** Begin Text passage **

Guaranteed Response Time: This applies to all Mission Critical events.  Mission Critical would be defined as an issue that affects the entire client’s network hindering them from working at normal capacity. The guaranteed response is defined as initial communication acknowledging the ticket, not the resolution of the ticket.  We will use every effort possible to rectify the ticket exceeding all client expectations.

Confidentiality: Each Party shall hold in trust for the other party and shall not disclose to any non-party to the Agreement, any confidential information of the other party. Confidential Information is information that relates to either party’s research, development, trade secrets, or business affairs but does not include information that is generally known or easily ascertainable by nonparties of ordinary skill in computer design, programming, networking, information technology, or the specific business interests of either party.

Non-Solicitation of Employees: Client agrees that neither party will solicit or offer employment to the respective employee(s) or sub-contractor(s), whether directly or indirectly, during their employment or within 2 years of termination of their employment, except with the Consultant’s prior written approval in each case.

Chronically Failing Equipment: Experience has shown equipment belonging to the client that has initially passed Minimum Standard Requirements for Service can reveal itself to become chronically failing. This means that the equipment repeatedly breaks down and consistently causes user and business interruption even though repairs are accomplished. This will also include no longer supported software including operating systems. Should this occur, while rare, the client agrees to work constructively and positively with Invincia Technologies to replace the equipment at an additional cost through Invincia Technologies.

Warranties; Returns; Disclaimer: If you are unhappy with work performed for any reason, please inform the Service Provider within (5) business days and the Service Provider will make all reasonable efforts to fix the problem without further charges. The Service Provider’s work shall be deemed accepted in full if the Service Provider is not informed within five (5) business days of the performance of the work. During providing services, you may purchase from the Service Provider various technology equipment, software, and other peripherals (collectively *Equipment*). All Equipment, except opened software and equipment specifically described as non-returnable, can be returned to the Service Provider for a period of ten (10) days for a full refund, minus any applicable shipping fees. All returned items must be in “like new” condition and include the original packaging. THE SERVICE PROVIDER DISCLAIMS ALL OTHER WARRANTIES, WHETHER EXPRESS OR IMPLIED, INCLUDING WITHOUT LIMITATION, THE WARRANTIES OF MERCHANTABILITY AND OF FITNESS FOR A PARTICULAR PURPOSE.

** End Text passage **

## Task requirements
Transcribe everything in the service agreement above from "Non-Solicitation of Employees: Client" down to "in each case.".

** Begin Information supplied **

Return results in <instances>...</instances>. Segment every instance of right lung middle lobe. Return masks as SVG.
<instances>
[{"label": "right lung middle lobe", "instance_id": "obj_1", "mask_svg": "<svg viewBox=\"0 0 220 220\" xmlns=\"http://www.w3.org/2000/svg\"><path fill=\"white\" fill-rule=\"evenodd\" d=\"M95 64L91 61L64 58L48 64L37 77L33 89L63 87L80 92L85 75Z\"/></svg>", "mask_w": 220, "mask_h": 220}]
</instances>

** End Information supplied **

## Written reply
Non-Solicitation of Employees: Client agrees that neither party will solicit or offer employment to the respective employee(s) or sub-contractor(s), whether directly or indirectly, during their employment or within 2 years of termination of their employment, except with the Consultant’s prior written approval in each case.